== Work item ==
Check every line below for the word "output" and copy the ones that have it.

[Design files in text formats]
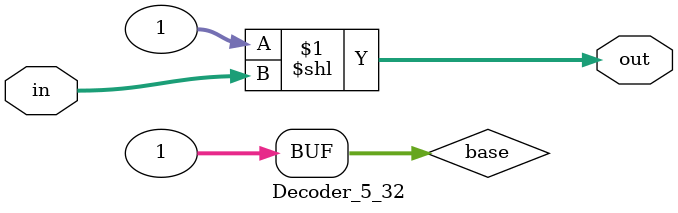
<source format=v>
module Decoder_5_32(
    input [4:0] in,
    output [31:0] out
);
    reg [31:0] base = 32'h00000001;
    assign out = base<<in;

endmodule
</source>
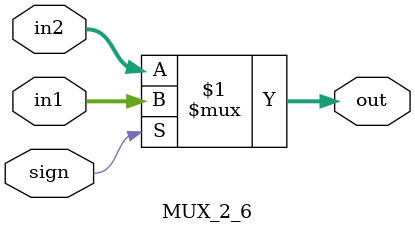
<source format=v>
module MUX_2_6 (in1,in2,sign,out);
  input [5:0] in1,in2;
  input sign;
  output [5:0] out;
  assign out = (sign)?in1:in2;
endmodule



</source>
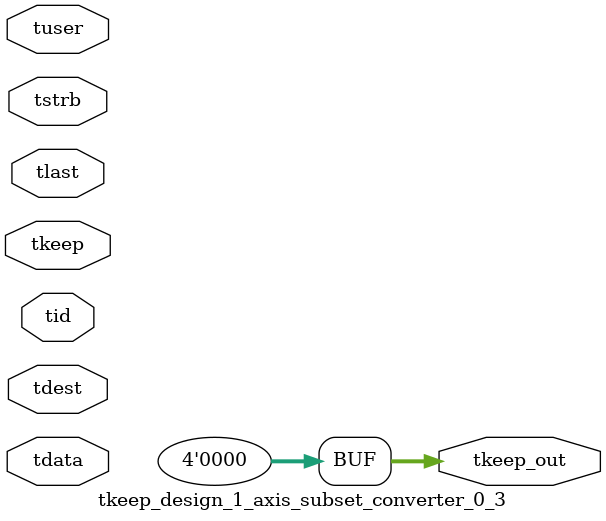
<source format=v>


`timescale 1ps/1ps

module tkeep_design_1_axis_subset_converter_0_3 #
(
parameter C_S_AXIS_TDATA_WIDTH = 32,
parameter C_S_AXIS_TUSER_WIDTH = 0,
parameter C_S_AXIS_TID_WIDTH   = 0,
parameter C_S_AXIS_TDEST_WIDTH = 0,
parameter C_M_AXIS_TDATA_WIDTH = 32
)
(
input  [(C_S_AXIS_TDATA_WIDTH == 0 ? 1 : C_S_AXIS_TDATA_WIDTH)-1:0     ] tdata,
input  [(C_S_AXIS_TUSER_WIDTH == 0 ? 1 : C_S_AXIS_TUSER_WIDTH)-1:0     ] tuser,
input  [(C_S_AXIS_TID_WIDTH   == 0 ? 1 : C_S_AXIS_TID_WIDTH)-1:0       ] tid,
input  [(C_S_AXIS_TDEST_WIDTH == 0 ? 1 : C_S_AXIS_TDEST_WIDTH)-1:0     ] tdest,
input  [(C_S_AXIS_TDATA_WIDTH/8)-1:0 ] tkeep,
input  [(C_S_AXIS_TDATA_WIDTH/8)-1:0 ] tstrb,
input                                                                    tlast,
output [(C_M_AXIS_TDATA_WIDTH/8)-1:0 ] tkeep_out
);

assign tkeep_out = {1'b0};

endmodule


</source>
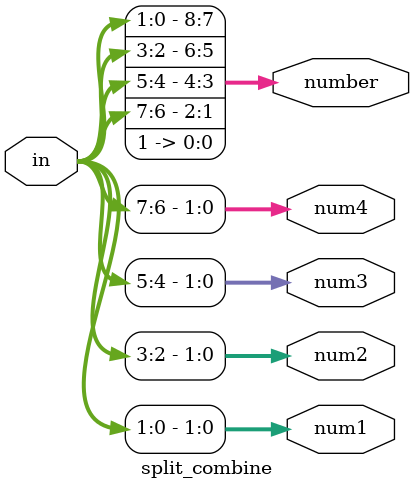
<source format=v>
`timescale 1ns / 1ps
module split_combine(in, num1, num2, num3, num4, number);
input [7:0] in;
output [1:0] num1, num2, num3, num4;
output [8:0] number;
assign num1 = in[1:0];
assign num2 = in[3:2];
assign num3 = in[5:4];
assign num4 = in[7:6];
assign number = {num1, num2, num3, num4, 1'b1};
endmodule

</source>
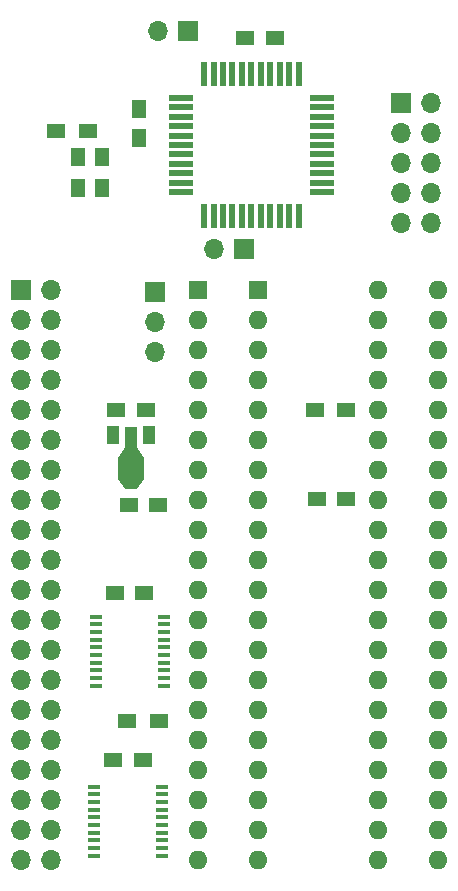
<source format=gts>
G04 #@! TF.FileFunction,Soldermask,Top*
%FSLAX46Y46*%
G04 Gerber Fmt 4.6, Leading zero omitted, Abs format (unit mm)*
G04 Created by KiCad (PCBNEW 4.0.6) date Saturday, October 28, 2017 'PMt' 04:50:48 PM*
%MOMM*%
%LPD*%
G01*
G04 APERTURE LIST*
%ADD10C,0.100000*%
%ADD11R,1.600000X1.600000*%
%ADD12O,1.600000X1.600000*%
%ADD13R,1.000000X0.400000*%
%ADD14R,1.500000X1.250000*%
%ADD15R,1.250000X1.500000*%
%ADD16R,1.700000X1.700000*%
%ADD17O,1.700000X1.700000*%
%ADD18R,2.000000X0.500000*%
%ADD19R,0.500000X2.000000*%
%ADD20R,1.000000X1.500000*%
%ADD21R,1.000000X1.800000*%
%ADD22R,2.200000X1.840000*%
%ADD23R,1.500000X1.300000*%
%ADD24R,1.300000X1.500000*%
G04 APERTURE END LIST*
D10*
D11*
X166310000Y-78480000D03*
D12*
X181550000Y-126740000D03*
X166310000Y-81020000D03*
X181550000Y-124200000D03*
X166310000Y-83560000D03*
X181550000Y-121660000D03*
X166310000Y-86100000D03*
X181550000Y-119120000D03*
X166310000Y-88640000D03*
X181550000Y-116580000D03*
X166310000Y-91180000D03*
X181550000Y-114040000D03*
X166310000Y-93720000D03*
X181550000Y-111500000D03*
X166310000Y-96260000D03*
X181550000Y-108960000D03*
X166310000Y-98800000D03*
X181550000Y-106420000D03*
X166310000Y-101340000D03*
X181550000Y-103880000D03*
X166310000Y-103880000D03*
X181550000Y-101340000D03*
X166310000Y-106420000D03*
X181550000Y-98800000D03*
X166310000Y-108960000D03*
X181550000Y-96260000D03*
X166310000Y-111500000D03*
X181550000Y-93720000D03*
X166310000Y-114040000D03*
X181550000Y-91180000D03*
X166310000Y-116580000D03*
X181550000Y-88640000D03*
X166310000Y-119120000D03*
X181550000Y-86100000D03*
X166310000Y-121660000D03*
X181550000Y-83560000D03*
X166310000Y-124200000D03*
X181550000Y-81020000D03*
X166310000Y-126740000D03*
X181550000Y-78480000D03*
D13*
X152390000Y-120540000D03*
X152390000Y-121190000D03*
X152390000Y-121840000D03*
X152390000Y-122490000D03*
X152390000Y-123140000D03*
X152390000Y-123790000D03*
X152390000Y-124440000D03*
X152390000Y-125090000D03*
X152390000Y-125740000D03*
X152390000Y-126390000D03*
X158190000Y-126390000D03*
X158190000Y-125740000D03*
X158190000Y-125090000D03*
X158190000Y-124440000D03*
X158190000Y-123790000D03*
X158190000Y-123140000D03*
X158190000Y-122490000D03*
X158190000Y-121840000D03*
X158190000Y-121190000D03*
X158190000Y-120540000D03*
X152550000Y-106155000D03*
X152550000Y-106805000D03*
X152550000Y-107455000D03*
X152550000Y-108105000D03*
X152550000Y-108755000D03*
X152550000Y-109405000D03*
X152550000Y-110055000D03*
X152550000Y-110705000D03*
X152550000Y-111355000D03*
X152550000Y-112005000D03*
X158350000Y-112005000D03*
X158350000Y-111355000D03*
X158350000Y-110705000D03*
X158350000Y-110055000D03*
X158350000Y-109405000D03*
X158350000Y-108755000D03*
X158350000Y-108105000D03*
X158350000Y-107455000D03*
X158350000Y-106805000D03*
X158350000Y-106155000D03*
D11*
X161230000Y-78480000D03*
D12*
X176470000Y-126740000D03*
X161230000Y-81020000D03*
X176470000Y-124200000D03*
X161230000Y-83560000D03*
X176470000Y-121660000D03*
X161230000Y-86100000D03*
X176470000Y-119120000D03*
X161230000Y-88640000D03*
X176470000Y-116580000D03*
X161230000Y-91180000D03*
X176470000Y-114040000D03*
X161230000Y-93720000D03*
X176470000Y-111500000D03*
X161230000Y-96260000D03*
X176470000Y-108960000D03*
X161230000Y-98800000D03*
X176470000Y-106420000D03*
X161230000Y-101340000D03*
X176470000Y-103880000D03*
X161230000Y-103880000D03*
X176470000Y-101340000D03*
X161230000Y-106420000D03*
X176470000Y-98800000D03*
X161230000Y-108960000D03*
X176470000Y-96260000D03*
X161230000Y-111500000D03*
X176470000Y-93720000D03*
X161230000Y-114040000D03*
X176470000Y-91180000D03*
X161230000Y-116580000D03*
X176470000Y-88640000D03*
X161230000Y-119120000D03*
X176470000Y-86100000D03*
X161230000Y-121660000D03*
X176470000Y-83560000D03*
X161230000Y-124200000D03*
X176470000Y-81020000D03*
X161230000Y-126740000D03*
X176470000Y-78480000D03*
D14*
X173760000Y-96190000D03*
X171260000Y-96190000D03*
X157850000Y-96680000D03*
X155350000Y-96680000D03*
X154300000Y-88630000D03*
X156800000Y-88630000D03*
X154150000Y-104130000D03*
X156650000Y-104130000D03*
X154030000Y-118260000D03*
X156530000Y-118260000D03*
X167740000Y-57190000D03*
X165240000Y-57190000D03*
D15*
X156230000Y-65670000D03*
X156230000Y-63170000D03*
D16*
X157550000Y-78650000D03*
D17*
X157550000Y-81190000D03*
X157550000Y-83730000D03*
D16*
X178420000Y-62710000D03*
D17*
X180960000Y-62710000D03*
X178420000Y-65250000D03*
X180960000Y-65250000D03*
X178420000Y-67790000D03*
X180960000Y-67790000D03*
X178420000Y-70330000D03*
X180960000Y-70330000D03*
X178420000Y-72870000D03*
X180960000Y-72870000D03*
D18*
X171740000Y-70230000D03*
X171740000Y-69430000D03*
X171740000Y-68630000D03*
X171740000Y-67830000D03*
X171740000Y-67030000D03*
X171740000Y-66230000D03*
X171740000Y-65430000D03*
X171740000Y-64630000D03*
X171740000Y-63830000D03*
X171740000Y-63030000D03*
X171740000Y-62230000D03*
D19*
X169740000Y-60230000D03*
X168940000Y-60230000D03*
X168140000Y-60230000D03*
X167340000Y-60230000D03*
X166540000Y-60230000D03*
X165740000Y-60230000D03*
X164940000Y-60230000D03*
X164140000Y-60230000D03*
X163340000Y-60230000D03*
X162540000Y-60230000D03*
X161740000Y-60230000D03*
D18*
X159740000Y-62230000D03*
X159740000Y-63030000D03*
X159740000Y-63830000D03*
X159740000Y-64630000D03*
X159740000Y-65430000D03*
X159740000Y-66230000D03*
X159740000Y-67030000D03*
X159740000Y-67830000D03*
X159740000Y-68630000D03*
X159740000Y-69430000D03*
X159740000Y-70230000D03*
D19*
X161740000Y-72230000D03*
X162540000Y-72230000D03*
X163340000Y-72230000D03*
X164140000Y-72230000D03*
X164940000Y-72230000D03*
X165740000Y-72230000D03*
X166540000Y-72230000D03*
X167340000Y-72230000D03*
X168140000Y-72230000D03*
X168940000Y-72230000D03*
X169740000Y-72230000D03*
D10*
G36*
X156640000Y-94528200D02*
X156040000Y-95378200D01*
X155040000Y-95378200D01*
X154440000Y-94528200D01*
X156640000Y-94528200D01*
X156640000Y-94528200D01*
G37*
D20*
X157040000Y-90806200D03*
D21*
X155540000Y-90952700D03*
D20*
X154040000Y-90806200D03*
D22*
X155540000Y-93619700D03*
D10*
G36*
X154440000Y-92710000D02*
X155140000Y-91710000D01*
X155940000Y-91710000D01*
X156640000Y-92710000D01*
X154440000Y-92710000D01*
X154440000Y-92710000D01*
G37*
D16*
X146230000Y-78480000D03*
D17*
X148770000Y-78480000D03*
X146230000Y-81020000D03*
X148770000Y-81020000D03*
X146230000Y-83560000D03*
X148770000Y-83560000D03*
X146230000Y-86100000D03*
X148770000Y-86100000D03*
X146230000Y-88640000D03*
X148770000Y-88640000D03*
X146230000Y-91180000D03*
X148770000Y-91180000D03*
X146230000Y-93720000D03*
X148770000Y-93720000D03*
X146230000Y-96260000D03*
X148770000Y-96260000D03*
X146230000Y-98800000D03*
X148770000Y-98800000D03*
X146230000Y-101340000D03*
X148770000Y-101340000D03*
X146230000Y-103880000D03*
X148770000Y-103880000D03*
X146230000Y-106420000D03*
X148770000Y-106420000D03*
X146230000Y-108960000D03*
X148770000Y-108960000D03*
X146230000Y-111500000D03*
X148770000Y-111500000D03*
X146230000Y-114040000D03*
X148770000Y-114040000D03*
X146230000Y-116580000D03*
X148770000Y-116580000D03*
X146230000Y-119120000D03*
X148770000Y-119120000D03*
X146230000Y-121660000D03*
X148770000Y-121660000D03*
X146230000Y-124200000D03*
X148770000Y-124200000D03*
X146230000Y-126740000D03*
X148770000Y-126740000D03*
D16*
X165110000Y-75040000D03*
D17*
X162570000Y-75040000D03*
D23*
X173790000Y-88680000D03*
X171090000Y-88680000D03*
D16*
X160400000Y-56560000D03*
D17*
X157860000Y-56560000D03*
D23*
X157940000Y-114960000D03*
X155240000Y-114960000D03*
X149230000Y-65020000D03*
X151930000Y-65020000D03*
D24*
X151070000Y-69900000D03*
X151070000Y-67200000D03*
X153120000Y-69900000D03*
X153120000Y-67200000D03*
M02*

</source>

== Response area ==
    output [31:0] out
  output [5:0] out;
output [(C_M_AXIS_TDATA_WIDTH/8)-1:0 ] tkeep_out
output [1:0] num1, num2, num3, num4;
output [8:0] number;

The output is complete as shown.